ASSIGNMENT: Give the number of lines in the records below that contain the word "diams". State only that number.

MATERIAL FOR THIS TASK:
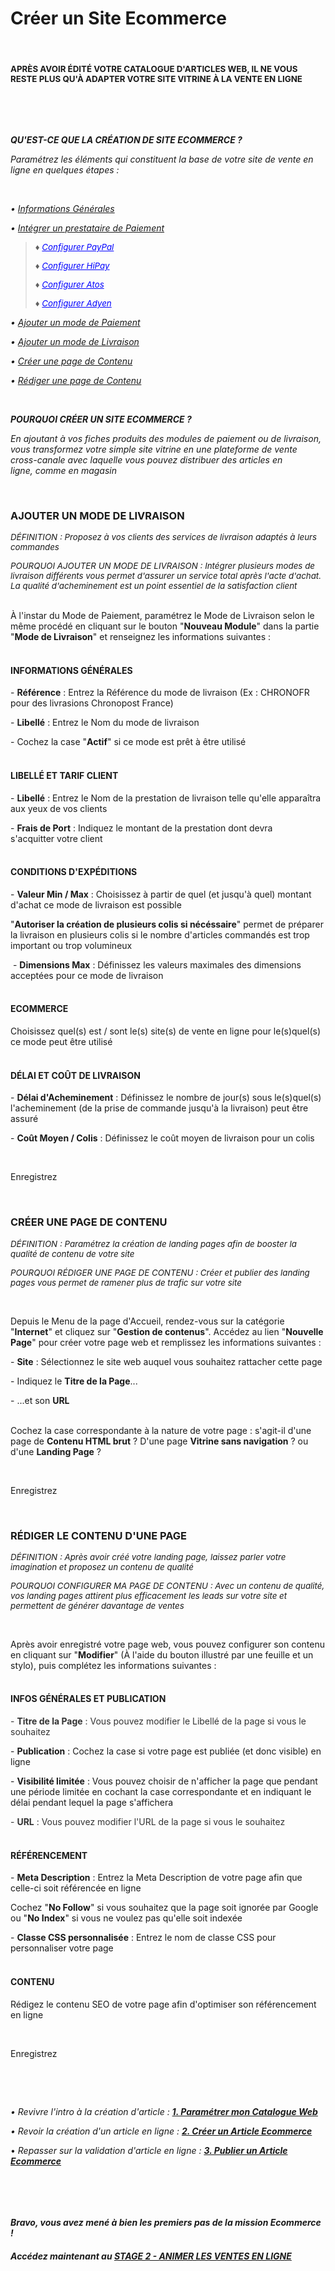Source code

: # Créer un Site Ecommerce


<h4 >&nbsp;</h4>
<h4 ><span style="font-size: 10pt;">APR&Egrave;S AVOIR &Eacute;DIT&Eacute; VOTRE CATALOGUE D'ARTICLES WEB, IL NE VOUS RESTE PLUS QU'&Agrave; ADAPTER VOTRE SITE VITRINE &Agrave; LA VENTE EN LIGNE</span></h4>
<p>&nbsp;</p>


<p>&nbsp;</p>
<p><strong><span ><em>QU'EST-CE QUE LA CR&Eacute;ATION DE SITE ECOMMERCE ?</em></span></strong></p>
<p><span ><em>Param&eacute;trez&nbsp;les &eacute;l&eacute;ments qui constituent la base de votre site de vente en ligne&nbsp;en quelques &eacute;tapes :</em></span></p>
<p>&nbsp;</p>
<p><span ><em>&bull; <a href="#infosgenerales">Informations G&eacute;n&eacute;rales</a></em></span></p>
<p><span ><em>&bull; <a title="Int&eacute;grer un prestataire de Paiement" href="#configprestapay">Int&eacute;grer un prestataire de Paiement</a></em></span></p>
<blockquote>
<p><span style="font-size: 10pt;"><em>&diams; <span style="color: #0000ff;"><a style="color: #0000ff;" title="Configurer PayPal" href="#instalpaypal">Configurer PayPal</a></span></em></span></p>
<p><span style="font-size: 10pt;"><em>&diams; <span style="color: #0000ff;"><a style="color: #0000ff;" title="Configurer HiPay" href="#instalhipay">Configurer HiPay</a></span></em></span></p>
<p><span style="font-size: 10pt;"><em>&diams; <span style="color: #0000ff;"><a style="color: #0000ff;" title="Configurer Atos" href="#instalatos">Configurer Atos</a></span></em></span></p>
<p><span style="font-size: 10pt;"><em>&diams; <span style="color: #0000ff;"><a style="color: #0000ff;" title="Configurer Adyen" href="#instaladyen">Configurer Adyen</a></span></em></span></p>
</blockquote>
<p><span ><em>&bull; <a title="Ajouter un mode de Paiement" href="#modepaiement">Ajouter un mode de Paiement</a></em></span></p>
<p><span ><em>&bull; <a title="Ajouter un mode de Livraison" href="#modelivraison">Ajouter un mode de Livraison</a></em></span></p>
<p><span ><em>&bull; <a title="Cr&eacute;er&nbsp;une page de Contenu" href="#creerpagecontent">Cr&eacute;er&nbsp;une page de Contenu</a></em></span></p>
<p><span ><em>&bull; <a title="R&eacute;diger une page de Contenu" href="#redigercontent">R&eacute;diger une page de Contenu</a></em></span></p>
<p>&nbsp;</p>
<p><em><strong><span >POURQUOI CR&Eacute;ER UN SITE ECOMMERCE ?</span></strong></em></p>
<p><em><span >En ajoutant &agrave; vos fiches produits des modules de paiement ou de livraison, vous transformez votre simple site vitrine en une plateforme de vente cross-canale avec laquelle vous pouvez distribuer des articles en ligne,&nbsp;comme en magasin</span></em></p>
<p><em>&nbsp;</em></p>


<h3><strong>AJOUTER UN MODE DE LIVRAISON</strong></h3>
<p><span style="font-size: 10pt;"><em><span >D&Eacute;FINITION</span> : Proposez &agrave; vos clients des services de livraison adapt&eacute;s &agrave; leurs commandes</em></span></p>
<p><span style="font-size: 10pt;"><em><span >POURQUOI AJOUTER UN MODE DE LIVRAISON</span> : Int&eacute;grer plusieurs modes de livraison diff&eacute;rents vous permet d'assurer un service total apr&egrave;s l'acte d'achat. La qualit&eacute; d'acheminement est un point essentiel de la satisfaction client</em></span></p>
<p><em><br /></em>&Agrave; l'instar du Mode de Paiement, param&eacute;trez le Mode de Livraison selon le m&ecirc;me proc&eacute;d&eacute; en cliquant sur le bouton "<strong>Nouveau Module</strong>" dans la partie "<strong>Mode de Livraison</strong>" et renseignez les informations suivantes :</p>
<h4><br /><strong>INFORMATIONS G&Eacute;N&Eacute;RALES</strong></h4>
<p>- <strong>R&eacute;f&eacute;rence</strong> : Entrez la R&eacute;f&eacute;rence du mode de livraison (Ex : CHRONOFR pour des livrasions Chronopost France)</p>
<p>- <strong>Libell&eacute;</strong> : Entrez le Nom du mode de livraison</p>
<p>- Cochez la case "<strong>Actif</strong>" si ce mode est pr&ecirc;t &agrave; &ecirc;tre utilis&eacute;</p>
<h4><br /><strong>LIBELL&Eacute; ET TARIF CLIENT</strong></h4>
<p>- <strong>Libell&eacute;</strong> : Entrez le Nom de la prestation de livraison telle qu'elle appara&icirc;tra aux yeux de vos clients</p>
<p>- <strong>Frais de Port</strong> : Indiquez le montant de la prestation&nbsp;dont devra s'acquitter&nbsp;votre client</p>
<h4><br /><strong>CONDITIONS D'EXP&Eacute;DITIONS</strong></h4>
<p>- <strong>Valeur Min / Max</strong> : Choisissez &agrave; partir de quel (et jusqu'&agrave; quel) montant d'achat ce mode de livraison est possible</p>
<p>"<strong>Autoriser la cr&eacute;ation de plusieurs colis si n&eacute;c&eacute;ssaire</strong>" permet de pr&eacute;parer la livraison en plusieurs colis si le nombre d'articles command&eacute;s est trop important ou trop volumineux</p>
<p>&nbsp;- <strong>Dimensions Max</strong> : D&eacute;finissez les valeurs maximales des dimensions accept&eacute;es pour ce mode de livraison</p>
<h4><br /><strong>ECOMMERCE</strong></h4>
<p>Choisissez quel(s) est / sont le(s) site(s) de vente en ligne pour le(s)quel(s) ce mode peut &ecirc;tre utilis&eacute;</p>
<h4><br /><strong>D&Eacute;LAI ET CO&Ucirc;T DE LIVRAISON</strong></h4>
<p>- <strong>D&eacute;lai d'Acheminement</strong> : D&eacute;finissez le nombre de jour(s) sous le(s)quel(s) l'acheminement (de la prise de commande jusqu'&agrave; la livraison) peut &ecirc;tre assur&eacute;</p>
<p>- <strong>Co&ucirc;t Moyen / Colis</strong> : D&eacute;finissez le co&ucirc;t moyen de livraison pour un colis</p>
<p>&nbsp;</p>
<p>Enregistrez</p>
<p>&nbsp;</p>


<h3><strong>CR&Eacute;ER UNE PAGE DE CONTENU</strong></h3>
<p><span style="font-size: 10pt;"><em><span >D&Eacute;FINITION</span> :&nbsp;Param&eacute;trez la cr&eacute;ation de landing pages afin de booster la qualit&eacute; de contenu de votre site</em></span></p>
<p><span style="font-size: 10pt;"><em><span >POURQUOI R&Eacute;DIGER UNE PAGE DE CONTENU</span> : Cr&eacute;er et publier des landing pages vous permet de ramener plus de trafic sur votre site&nbsp;</em></span></p>
<p>&nbsp;</p>
<p>Depuis le Menu de la page d'Accueil, rendez-vous sur la cat&eacute;gorie "<strong>Internet</strong>" et cliquez sur "<strong>Gestion de contenus</strong>". Acc&eacute;dez au lien "<strong>Nouvelle Page</strong>" pour cr&eacute;er votre page web et remplissez les informations suivantes :</p>
<p>- <strong>Site</strong> : S&eacute;lectionnez le site web auquel vous souhaitez rattacher cette page</p>
<p>- Indiquez le <strong>Titre de la Page</strong>...</p>
<p>- ...et son <strong>URL</strong></p>
<p><br />Cochez la case correspondante &agrave; la nature de votre page : s'agit-il d'une page de <strong>Contenu HTML brut</strong> ? D'une page <strong>Vitrine sans navigation</strong> ? ou d'une <strong>Landing Page</strong> ?</p>
<p>&nbsp;</p>
<p>Enregistrez</p>
<p>&nbsp;</p>


<h3><strong>R&Eacute;DIGER LE CONTENU D'UNE PAGE</strong></h3>
<p><span style="font-size: 10pt;"><em><span >D&Eacute;FINITION</span> : Apr&egrave;s avoir cr&eacute;&eacute; votre landing page, laissez parler votre imagination&nbsp;et&nbsp;proposez un contenu de qualit&eacute;</em></span></p>
<p><span style="font-size: 10pt;"><em><span >POURQUOI CONFIGURER MA PAGE DE CONTENU</span> : Avec un contenu de qualit&eacute;, vos landing pages attirent plus efficacement les leads sur votre site et permettent de g&eacute;n&eacute;rer davantage de ventes</em></span></p>
<p>&nbsp;</p>
<p>Apr&egrave;s avoir enregistr&eacute; votre page web, vous pouvez configurer son contenu en cliquant sur "<strong>Modifier</strong>" (&Agrave; l'aide du bouton illustr&eacute; par une feuille et un stylo), puis compl&eacute;tez les informations suivantes :</p>
<h4><br /><strong>INFOS G&Eacute;N&Eacute;RALES ET PUBLICATION</strong></h4>
<p><span style="color: #333333;">- <strong>Titre de la Page</strong> :&nbsp;Vous pouvez modifier le Libell&eacute; de la page si vous le souhaitez</span></p>
<p>- <strong>Publication</strong> : Cochez la case si votre page est publi&eacute;e (et donc visible) en ligne&nbsp;</p>
<p>- <strong>Visibilit&eacute; limit&eacute;e</strong> : Vous pouvez choisir de n'afficher la page que pendant une p&eacute;riode limit&eacute;e en cochant la case correspondante et en indiquant le d&eacute;lai pendant lequel la page s'affichera</p>
<p><span style="color: #333333;">- <strong>URL</strong> : Vous pouvez modifier l'URL de la page si vous le souhaitez</span></p>
<h4><br /><strong>R&Eacute;F&Eacute;RENCEMENT</strong></h4>
<p>- <strong>Meta Description</strong> : Entrez la Meta Description de votre page afin que celle-ci soit r&eacute;f&eacute;renc&eacute;e en ligne</p>
<p>Cochez "<strong>No Follow</strong>" si vous souhaitez que la page soit ignor&eacute;e par Google ou "<strong>No Index</strong>" si vous ne voulez pas qu'elle soit index&eacute;e</p>
<p>- <strong>Classe CSS personnalis&eacute;e</strong> : Entrez le nom de classe CSS pour personnaliser votre page</p>
<h4><br /><strong>CONTENU</strong></h4>
<p>R&eacute;digez le contenu SEO de votre page afin d'optimiser son r&eacute;f&eacute;rencement en ligne</p>
<p>&nbsp;</p>
<p>Enregistrez</p>
<p>&nbsp;</p>


<p>&nbsp;</p>
<p><em>&bull; Revivre l'intro &agrave; la cr&eacute;ation d'article :</em> <span ><em><strong><a title="1. Param&eacute;trer mon Catalogue Web" href="/fr-fr/start/start-sellonline/default.md">1. Param&eacute;trer mon Catalogue Web</a></strong></em></span></p>
<p><em>&bull; Revoir la cr&eacute;ation d'un article en ligne :</em> <span ><em><strong><a title="2. Cr&eacute;er un Article Ecommerce" href="/fr-fr/start/start-sellonline/article.md">2. Cr&eacute;er un Article Ecommerce</a></strong></em></span></p>
<p>&bull; <em>Repasser sur la validation d'article en ligne : <span ><strong><a title="3. Publier un Article Ecommerce" href="/fr-fr/start/start-sellonline/vldartweb.md">3. Publier un Article Ecommerce</a></strong></span></em></p>
<p>&nbsp;</p>
<p>&nbsp;</p>
<h4 ><strong><em><span >Bravo, vous avez men&eacute; &agrave; bien les premiers pas de la mission Ecommerce !</span></em></strong></h4>
<h4 ><strong><em><span >Acc&eacute;dez maintenant au <a href="/animvente/progress-sellonline/">STAGE 2 - ANIMER LES VENTES EN LIGNE</a></span></em></strong></h4>
<p >&nbsp;</p>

RESPONSE: 4